Most clinical trials for microvillus inclusion disease require documented evidence of the characteristic findings on electron microscopy showing microvillus atrophy and the presence of microvillus inclusion bodies in enterocytes. This histological confirmation is considered essential because it provides the most definitive proof of the disease at the cellular level.[3]
Additionally, clinical trials usually require genetic confirmation through molecular testing showing mutations in one of the known disease-causing genes, most commonly MYO5B. Having both the microscopic evidence and the genetic evidence strengthens the diagnostic certainty and helps researchers understand which genetic variants respond to specific treatments. Some trials may focus specifically on patients with particular genetic mutations, making genetic testing results a key enrollment criterion.[4]
Clinical trials may also establish specific criteria regarding the patient’s clinical history and current status. This might include documentation of when symptoms first appeared, the severity and persistence of diarrhea, the patient’s dependence on parenteral nutrition (intravenous feeding), and the absence of other conditions that could explain the symptoms. Researchers developing treatments for microvillus inclusion disease often use patient-derived intestinal organoids—laboratory-grown miniature intestines created from patients’ own stem cells—to study the disease and test potential therapies. Patients participating in such research may need to undergo additional biopsies to provide tissue for creating these organoids.[9]
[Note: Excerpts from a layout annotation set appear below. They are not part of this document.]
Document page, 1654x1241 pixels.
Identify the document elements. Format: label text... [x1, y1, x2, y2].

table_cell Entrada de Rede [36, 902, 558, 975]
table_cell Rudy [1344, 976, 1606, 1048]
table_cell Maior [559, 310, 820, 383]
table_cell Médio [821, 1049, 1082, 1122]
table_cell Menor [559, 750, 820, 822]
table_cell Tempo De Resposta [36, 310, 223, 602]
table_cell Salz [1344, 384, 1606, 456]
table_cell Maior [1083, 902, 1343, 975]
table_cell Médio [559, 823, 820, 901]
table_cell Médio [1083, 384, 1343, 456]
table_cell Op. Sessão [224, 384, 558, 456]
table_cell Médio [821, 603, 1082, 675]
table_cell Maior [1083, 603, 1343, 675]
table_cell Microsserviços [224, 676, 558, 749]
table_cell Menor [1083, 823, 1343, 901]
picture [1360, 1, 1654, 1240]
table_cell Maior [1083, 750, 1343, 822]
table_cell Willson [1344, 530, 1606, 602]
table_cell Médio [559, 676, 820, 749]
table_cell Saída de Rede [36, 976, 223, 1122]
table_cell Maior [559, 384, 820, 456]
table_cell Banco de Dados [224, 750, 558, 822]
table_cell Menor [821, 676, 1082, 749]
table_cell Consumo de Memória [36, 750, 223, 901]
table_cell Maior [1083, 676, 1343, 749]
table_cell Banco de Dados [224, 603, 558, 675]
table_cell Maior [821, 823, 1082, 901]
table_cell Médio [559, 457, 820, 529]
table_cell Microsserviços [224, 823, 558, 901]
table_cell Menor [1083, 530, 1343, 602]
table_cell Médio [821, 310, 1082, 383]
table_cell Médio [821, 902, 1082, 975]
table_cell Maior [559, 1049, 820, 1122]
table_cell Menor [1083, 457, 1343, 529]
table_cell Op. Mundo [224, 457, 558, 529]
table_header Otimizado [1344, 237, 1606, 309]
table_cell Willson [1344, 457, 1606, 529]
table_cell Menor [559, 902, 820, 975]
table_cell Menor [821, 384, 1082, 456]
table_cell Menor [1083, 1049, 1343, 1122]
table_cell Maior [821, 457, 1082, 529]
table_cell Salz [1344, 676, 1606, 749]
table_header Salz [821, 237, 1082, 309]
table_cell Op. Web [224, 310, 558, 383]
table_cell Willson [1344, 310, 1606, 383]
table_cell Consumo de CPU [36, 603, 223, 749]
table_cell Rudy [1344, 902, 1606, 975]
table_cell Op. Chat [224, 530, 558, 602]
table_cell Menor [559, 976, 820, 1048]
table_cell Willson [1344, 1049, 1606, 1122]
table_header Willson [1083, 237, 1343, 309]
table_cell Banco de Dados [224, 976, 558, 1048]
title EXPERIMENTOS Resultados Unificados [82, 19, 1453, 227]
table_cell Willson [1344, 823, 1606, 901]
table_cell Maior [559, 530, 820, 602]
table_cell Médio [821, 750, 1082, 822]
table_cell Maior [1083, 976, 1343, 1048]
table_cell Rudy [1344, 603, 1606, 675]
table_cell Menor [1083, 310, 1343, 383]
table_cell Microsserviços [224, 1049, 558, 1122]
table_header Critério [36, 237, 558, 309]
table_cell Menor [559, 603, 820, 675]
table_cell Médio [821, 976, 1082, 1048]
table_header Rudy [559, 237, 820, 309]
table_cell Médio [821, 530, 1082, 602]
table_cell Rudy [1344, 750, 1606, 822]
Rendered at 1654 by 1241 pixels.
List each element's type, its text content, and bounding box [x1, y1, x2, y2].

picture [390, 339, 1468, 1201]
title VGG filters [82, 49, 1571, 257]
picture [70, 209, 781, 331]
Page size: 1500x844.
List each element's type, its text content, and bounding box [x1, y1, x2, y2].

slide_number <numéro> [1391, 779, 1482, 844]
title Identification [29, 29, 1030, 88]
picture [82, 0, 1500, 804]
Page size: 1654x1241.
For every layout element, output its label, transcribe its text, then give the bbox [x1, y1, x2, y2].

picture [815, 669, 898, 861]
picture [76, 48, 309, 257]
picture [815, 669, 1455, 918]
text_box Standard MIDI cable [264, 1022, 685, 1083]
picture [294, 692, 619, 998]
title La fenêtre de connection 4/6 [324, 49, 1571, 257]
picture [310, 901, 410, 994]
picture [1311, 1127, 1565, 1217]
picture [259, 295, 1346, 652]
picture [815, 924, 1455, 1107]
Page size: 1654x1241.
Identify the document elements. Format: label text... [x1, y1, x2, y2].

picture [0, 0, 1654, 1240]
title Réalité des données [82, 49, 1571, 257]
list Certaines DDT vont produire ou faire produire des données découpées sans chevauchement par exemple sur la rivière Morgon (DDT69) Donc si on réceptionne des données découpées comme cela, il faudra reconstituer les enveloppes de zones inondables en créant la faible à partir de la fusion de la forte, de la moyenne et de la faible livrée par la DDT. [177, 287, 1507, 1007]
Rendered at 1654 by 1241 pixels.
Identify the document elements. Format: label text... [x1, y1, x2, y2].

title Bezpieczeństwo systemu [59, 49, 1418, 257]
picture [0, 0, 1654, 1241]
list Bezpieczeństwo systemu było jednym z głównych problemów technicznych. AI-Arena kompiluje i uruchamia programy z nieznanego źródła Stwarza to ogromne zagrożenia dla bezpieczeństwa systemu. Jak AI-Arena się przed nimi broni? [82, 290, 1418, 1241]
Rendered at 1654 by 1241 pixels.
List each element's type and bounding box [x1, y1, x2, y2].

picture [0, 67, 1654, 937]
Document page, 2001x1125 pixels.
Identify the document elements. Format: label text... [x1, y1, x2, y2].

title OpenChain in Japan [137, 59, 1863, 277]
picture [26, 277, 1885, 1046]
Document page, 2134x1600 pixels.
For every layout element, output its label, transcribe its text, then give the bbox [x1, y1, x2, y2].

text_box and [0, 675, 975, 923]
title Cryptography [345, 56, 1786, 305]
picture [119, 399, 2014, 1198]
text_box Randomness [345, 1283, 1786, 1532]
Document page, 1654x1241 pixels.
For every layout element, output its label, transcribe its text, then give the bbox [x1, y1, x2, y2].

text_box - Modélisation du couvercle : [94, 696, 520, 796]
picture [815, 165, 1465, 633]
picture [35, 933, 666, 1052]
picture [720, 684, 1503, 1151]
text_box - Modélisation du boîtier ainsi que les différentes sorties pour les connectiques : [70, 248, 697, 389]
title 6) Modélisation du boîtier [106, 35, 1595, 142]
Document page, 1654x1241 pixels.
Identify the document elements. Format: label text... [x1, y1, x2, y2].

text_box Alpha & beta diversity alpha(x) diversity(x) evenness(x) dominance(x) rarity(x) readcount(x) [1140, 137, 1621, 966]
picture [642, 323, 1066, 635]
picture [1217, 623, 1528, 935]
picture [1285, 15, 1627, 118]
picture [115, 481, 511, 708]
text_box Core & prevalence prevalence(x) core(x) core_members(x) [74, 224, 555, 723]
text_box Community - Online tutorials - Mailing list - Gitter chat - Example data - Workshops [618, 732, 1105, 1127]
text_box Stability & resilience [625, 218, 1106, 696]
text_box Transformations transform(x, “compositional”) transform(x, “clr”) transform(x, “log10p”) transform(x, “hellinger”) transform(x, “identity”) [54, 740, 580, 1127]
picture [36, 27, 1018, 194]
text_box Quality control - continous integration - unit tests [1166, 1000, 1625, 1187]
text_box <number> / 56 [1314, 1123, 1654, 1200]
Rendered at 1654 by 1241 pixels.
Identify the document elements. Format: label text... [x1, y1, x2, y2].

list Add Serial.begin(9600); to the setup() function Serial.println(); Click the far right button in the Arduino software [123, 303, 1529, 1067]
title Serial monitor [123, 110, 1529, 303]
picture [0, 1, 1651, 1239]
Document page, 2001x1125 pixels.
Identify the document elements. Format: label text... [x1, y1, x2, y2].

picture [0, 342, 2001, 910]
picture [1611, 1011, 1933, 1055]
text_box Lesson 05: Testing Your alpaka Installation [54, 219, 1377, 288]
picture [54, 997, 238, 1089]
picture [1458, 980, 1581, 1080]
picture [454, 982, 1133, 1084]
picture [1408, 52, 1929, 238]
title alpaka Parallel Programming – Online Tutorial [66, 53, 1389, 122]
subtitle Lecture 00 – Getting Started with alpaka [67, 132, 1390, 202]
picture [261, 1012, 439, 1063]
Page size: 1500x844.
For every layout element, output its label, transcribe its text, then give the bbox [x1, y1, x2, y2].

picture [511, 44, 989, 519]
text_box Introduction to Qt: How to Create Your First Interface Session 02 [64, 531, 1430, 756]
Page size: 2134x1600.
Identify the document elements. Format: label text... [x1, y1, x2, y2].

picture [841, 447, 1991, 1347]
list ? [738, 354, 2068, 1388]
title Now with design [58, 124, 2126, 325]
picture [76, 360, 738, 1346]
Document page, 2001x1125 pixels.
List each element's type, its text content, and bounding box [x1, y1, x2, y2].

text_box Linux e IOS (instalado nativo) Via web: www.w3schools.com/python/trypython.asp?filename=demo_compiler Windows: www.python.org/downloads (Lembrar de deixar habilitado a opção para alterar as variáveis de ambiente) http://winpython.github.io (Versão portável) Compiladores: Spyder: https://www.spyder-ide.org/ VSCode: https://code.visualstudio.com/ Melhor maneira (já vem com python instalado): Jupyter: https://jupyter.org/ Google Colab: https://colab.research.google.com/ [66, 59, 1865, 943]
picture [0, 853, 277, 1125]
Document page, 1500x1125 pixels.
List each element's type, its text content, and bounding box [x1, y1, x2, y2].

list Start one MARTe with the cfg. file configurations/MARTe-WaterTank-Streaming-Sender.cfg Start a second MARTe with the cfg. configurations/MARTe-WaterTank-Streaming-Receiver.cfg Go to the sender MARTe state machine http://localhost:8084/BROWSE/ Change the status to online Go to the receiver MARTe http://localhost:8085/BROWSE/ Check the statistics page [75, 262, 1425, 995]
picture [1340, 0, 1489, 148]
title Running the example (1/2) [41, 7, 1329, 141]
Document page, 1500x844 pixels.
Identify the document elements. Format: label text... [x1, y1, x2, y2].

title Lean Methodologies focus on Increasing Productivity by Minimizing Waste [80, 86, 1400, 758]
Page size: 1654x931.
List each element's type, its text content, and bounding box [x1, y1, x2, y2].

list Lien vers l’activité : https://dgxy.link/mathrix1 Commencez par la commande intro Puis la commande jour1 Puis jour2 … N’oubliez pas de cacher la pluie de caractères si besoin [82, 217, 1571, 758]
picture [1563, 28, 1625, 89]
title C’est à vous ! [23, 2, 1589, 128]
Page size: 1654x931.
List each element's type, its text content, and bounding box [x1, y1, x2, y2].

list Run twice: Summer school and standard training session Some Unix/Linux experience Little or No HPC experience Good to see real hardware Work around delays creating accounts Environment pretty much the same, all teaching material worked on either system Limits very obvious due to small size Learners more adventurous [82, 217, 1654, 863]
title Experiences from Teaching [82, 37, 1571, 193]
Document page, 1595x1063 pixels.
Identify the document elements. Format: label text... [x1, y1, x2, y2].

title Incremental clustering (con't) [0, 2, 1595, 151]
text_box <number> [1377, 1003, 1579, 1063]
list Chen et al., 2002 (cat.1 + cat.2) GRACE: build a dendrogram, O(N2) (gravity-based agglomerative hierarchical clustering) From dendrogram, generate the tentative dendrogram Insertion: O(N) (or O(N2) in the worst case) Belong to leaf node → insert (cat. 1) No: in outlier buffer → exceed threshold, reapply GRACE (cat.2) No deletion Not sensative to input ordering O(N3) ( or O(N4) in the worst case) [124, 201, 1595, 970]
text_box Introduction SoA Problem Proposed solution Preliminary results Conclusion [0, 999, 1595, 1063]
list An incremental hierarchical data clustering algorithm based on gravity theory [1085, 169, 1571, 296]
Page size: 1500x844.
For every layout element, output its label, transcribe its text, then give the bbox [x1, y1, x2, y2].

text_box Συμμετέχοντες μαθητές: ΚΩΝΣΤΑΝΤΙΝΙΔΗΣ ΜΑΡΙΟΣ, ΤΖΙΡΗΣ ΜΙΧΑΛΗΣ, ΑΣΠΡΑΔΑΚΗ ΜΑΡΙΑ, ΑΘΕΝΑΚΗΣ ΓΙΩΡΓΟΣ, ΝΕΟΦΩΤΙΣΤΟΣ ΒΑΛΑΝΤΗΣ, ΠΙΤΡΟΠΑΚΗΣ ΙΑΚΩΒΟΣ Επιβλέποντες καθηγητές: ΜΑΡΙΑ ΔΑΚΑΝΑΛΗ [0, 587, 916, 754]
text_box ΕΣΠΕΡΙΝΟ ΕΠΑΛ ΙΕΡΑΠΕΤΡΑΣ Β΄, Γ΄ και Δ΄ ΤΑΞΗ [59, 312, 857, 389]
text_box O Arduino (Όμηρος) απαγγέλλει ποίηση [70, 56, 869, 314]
For trials testing medications that aim to reduce diarrhea or improve nutrient absorption, baseline measurements of stool output, hydration status, nutritional markers, and growth parameters are typically required. These baseline measurements allow researchers to accurately assess whether the treatment being tested produces meaningful improvements. Patients may need to undergo regular monitoring of blood tests, stool volume measurements, and nutritional assessments throughout the trial period.[10]
Some research studies, particularly those investigating new treatments targeting the root cause of microvillus inclusion disease, may require evidence of the specific cellular and molecular defects that characterize the condition. This might include demonstration of abnormal protein localization within intestinal cells, disrupted cell polarity, or specific defects in electrolyte transport. These detailed characterizations help researchers determine which patients are most likely to benefit from targeted therapies.[9]